Hubo un silencio. Hasta ellos llegaban las voces de los pescadores que al pie de la terraza, en el muelle, trabajaban en los botes varados o remaban entre las pequeñas embarcaciones fondeadas proa al viento. Un perro corría por la playa, persiguiendo con ladridos a una gaviota que planeó impasible antes de alejarse en dirección al mar abierto.

– ¿Ha estado aquí Nino Palermo?

Tánger miraba alejarse la gaviota, y su pregunta sólo surgió cuando el ave estuvo muy lejos. Gamboa se inclinaba a encender un nuevo cigarrillo, protegiendo la llama del mechero con el cuenco de las manos. La brisa se llevó el humo de entre sus dedos mientras los ojos claros chispeaban, divertidos.

– Claro que ha estado aquí. Ja, ja.

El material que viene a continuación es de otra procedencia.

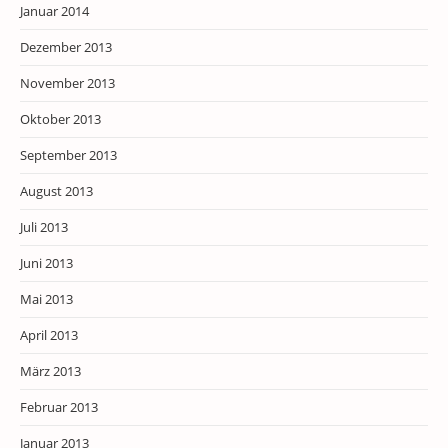
Januar 2014
Dezember 2013
November 2013
Oktober 2013
September 2013
August 2013
Juli 2013
Juni 2013
Mai 2013
April 2013
März 2013
Februar 2013
Januar 2013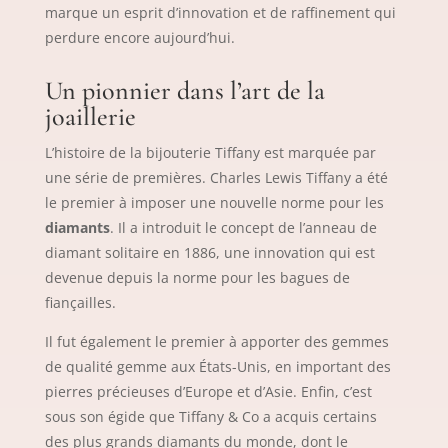
marque un esprit d’innovation et de raffinement qui
perdure encore aujourd’hui.
Un pionnier dans l’art de la
joaillerie
L’histoire de la bijouterie Tiffany est marquée par
une série de premières. Charles Lewis Tiffany a été
le premier à imposer une nouvelle norme pour les
diamants
. Il a introduit le concept de l’anneau de
diamant solitaire en 1886, une innovation qui est
devenue depuis la norme pour les bagues de
fiançailles.
Il fut également le premier à apporter des gemmes
de qualité gemme aux États-Unis, en important des
pierres précieuses d’Europe et d’Asie. Enfin, c’est
sous son égide que Tiffany & Co a acquis certains
des plus grands diamants du monde, dont le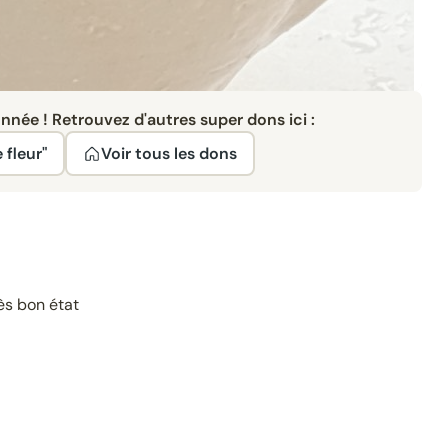
née ! Retrouvez d'autres super dons ici :
 fleur"
Voir tous les dons
rès bon état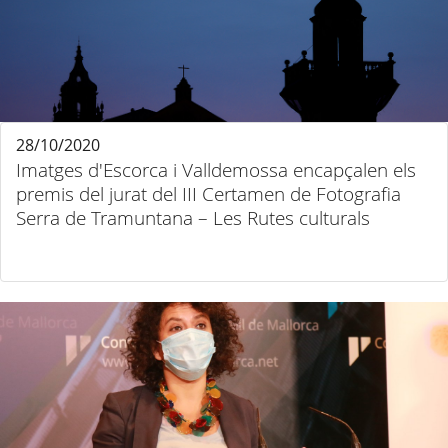
28/10/2020
Imatges d'Escorca i Valldemossa encapçalen els
premis del jurat del III Certamen de Fotografia
Serra de Tramuntana – Les Rutes culturals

A tirarme de la lengua, como vosotros.

El sudoeste había refrescado un par de nudos, calculó Coy. Lo justo para levantar salpicaduras de espuma en la escollera que discurría al pie de la antigua muralla sur de la ciudad. Gamboa contaba su historia despacio, recreándose en la suerte. Era obvio que disfrutaba de la compañía y no tenía prisa. Fumaba y caminaba entre sus dos acompañantes, demorándose de vez en cuando para echar un vistazo al mar, a las casas del barrio de la Viña, a los pescadores que, inmóviles junto a sus cañas sujetas entre las piedras, contemplaban el Atlántico.